[[ RAW DATA open ]]

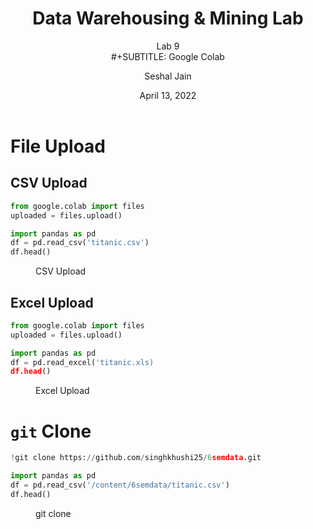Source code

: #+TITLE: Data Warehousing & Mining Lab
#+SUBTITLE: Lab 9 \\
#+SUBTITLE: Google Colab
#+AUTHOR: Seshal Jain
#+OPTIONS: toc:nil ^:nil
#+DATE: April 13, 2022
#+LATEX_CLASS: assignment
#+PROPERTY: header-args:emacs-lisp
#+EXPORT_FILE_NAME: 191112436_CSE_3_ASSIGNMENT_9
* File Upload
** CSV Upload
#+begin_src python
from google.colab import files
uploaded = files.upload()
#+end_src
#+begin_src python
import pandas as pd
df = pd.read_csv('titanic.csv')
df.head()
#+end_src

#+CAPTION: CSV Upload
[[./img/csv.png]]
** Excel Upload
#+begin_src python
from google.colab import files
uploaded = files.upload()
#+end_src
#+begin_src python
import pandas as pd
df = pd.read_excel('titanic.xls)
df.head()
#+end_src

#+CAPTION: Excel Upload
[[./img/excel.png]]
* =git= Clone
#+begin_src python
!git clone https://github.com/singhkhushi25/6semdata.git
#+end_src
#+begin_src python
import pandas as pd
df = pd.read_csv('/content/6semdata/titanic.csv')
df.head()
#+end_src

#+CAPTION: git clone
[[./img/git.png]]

[[ RAW DATA closed ]]
[[ RAW DATA open ]]

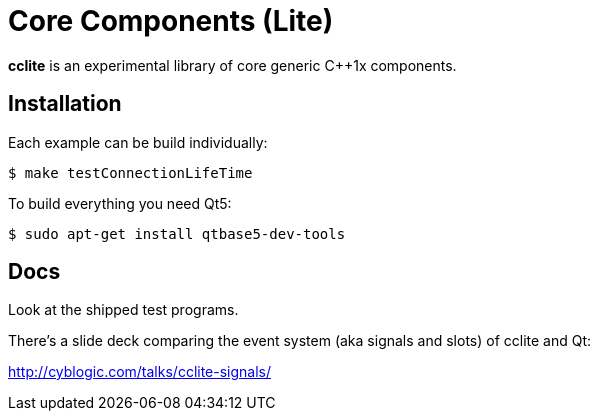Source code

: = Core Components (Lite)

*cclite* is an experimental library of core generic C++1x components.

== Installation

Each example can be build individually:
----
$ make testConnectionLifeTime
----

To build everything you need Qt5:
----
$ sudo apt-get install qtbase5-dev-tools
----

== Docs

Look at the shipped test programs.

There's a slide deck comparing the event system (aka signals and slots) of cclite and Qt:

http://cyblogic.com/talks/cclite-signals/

[[ RAW DATA closed ]]
[[ RAW DATA open ]]

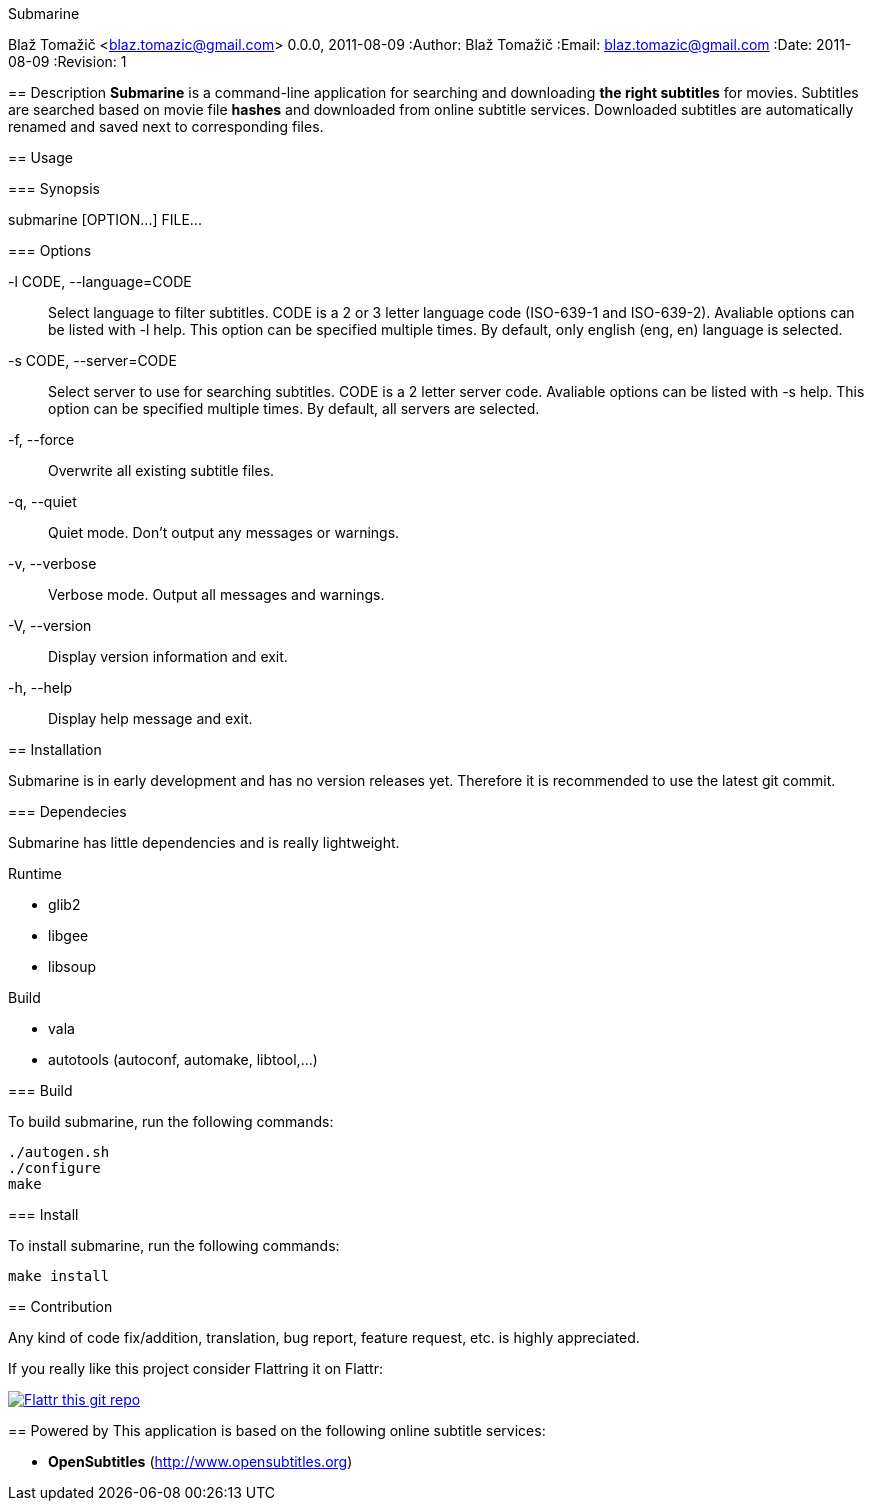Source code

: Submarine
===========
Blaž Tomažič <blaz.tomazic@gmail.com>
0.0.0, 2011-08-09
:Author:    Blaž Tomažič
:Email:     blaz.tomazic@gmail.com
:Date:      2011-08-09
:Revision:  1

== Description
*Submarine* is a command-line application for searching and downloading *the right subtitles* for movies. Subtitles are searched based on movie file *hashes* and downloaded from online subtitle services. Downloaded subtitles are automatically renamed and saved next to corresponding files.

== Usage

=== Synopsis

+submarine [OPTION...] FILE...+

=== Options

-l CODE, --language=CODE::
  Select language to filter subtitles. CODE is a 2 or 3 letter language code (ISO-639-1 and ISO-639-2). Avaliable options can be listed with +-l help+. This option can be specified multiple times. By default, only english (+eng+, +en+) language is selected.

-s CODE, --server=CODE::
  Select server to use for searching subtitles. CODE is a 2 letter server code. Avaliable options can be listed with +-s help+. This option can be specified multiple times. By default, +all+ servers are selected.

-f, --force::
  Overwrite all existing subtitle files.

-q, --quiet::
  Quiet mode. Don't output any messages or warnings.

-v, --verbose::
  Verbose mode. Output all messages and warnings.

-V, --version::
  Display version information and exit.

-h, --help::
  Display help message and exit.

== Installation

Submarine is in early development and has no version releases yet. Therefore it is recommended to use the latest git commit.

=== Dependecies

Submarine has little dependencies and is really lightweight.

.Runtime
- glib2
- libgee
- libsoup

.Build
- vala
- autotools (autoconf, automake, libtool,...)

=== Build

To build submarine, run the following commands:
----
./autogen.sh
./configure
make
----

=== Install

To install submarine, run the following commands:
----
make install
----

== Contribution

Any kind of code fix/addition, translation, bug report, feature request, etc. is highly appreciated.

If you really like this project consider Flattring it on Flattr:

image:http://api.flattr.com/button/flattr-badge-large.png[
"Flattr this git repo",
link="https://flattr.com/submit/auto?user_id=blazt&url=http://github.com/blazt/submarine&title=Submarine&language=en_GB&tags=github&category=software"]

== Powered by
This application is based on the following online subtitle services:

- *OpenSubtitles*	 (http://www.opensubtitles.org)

[[ RAW DATA closed ]]

TASK INSTRUCTIONS: Your task is to find each line in the entries that contains the string "version" and copy it.

EXERCISE ANSWER:
-V, --version::
  Display version information and exit.
Submarine is in early development and has no version releases yet. Therefore it is recommended to use the latest git commit.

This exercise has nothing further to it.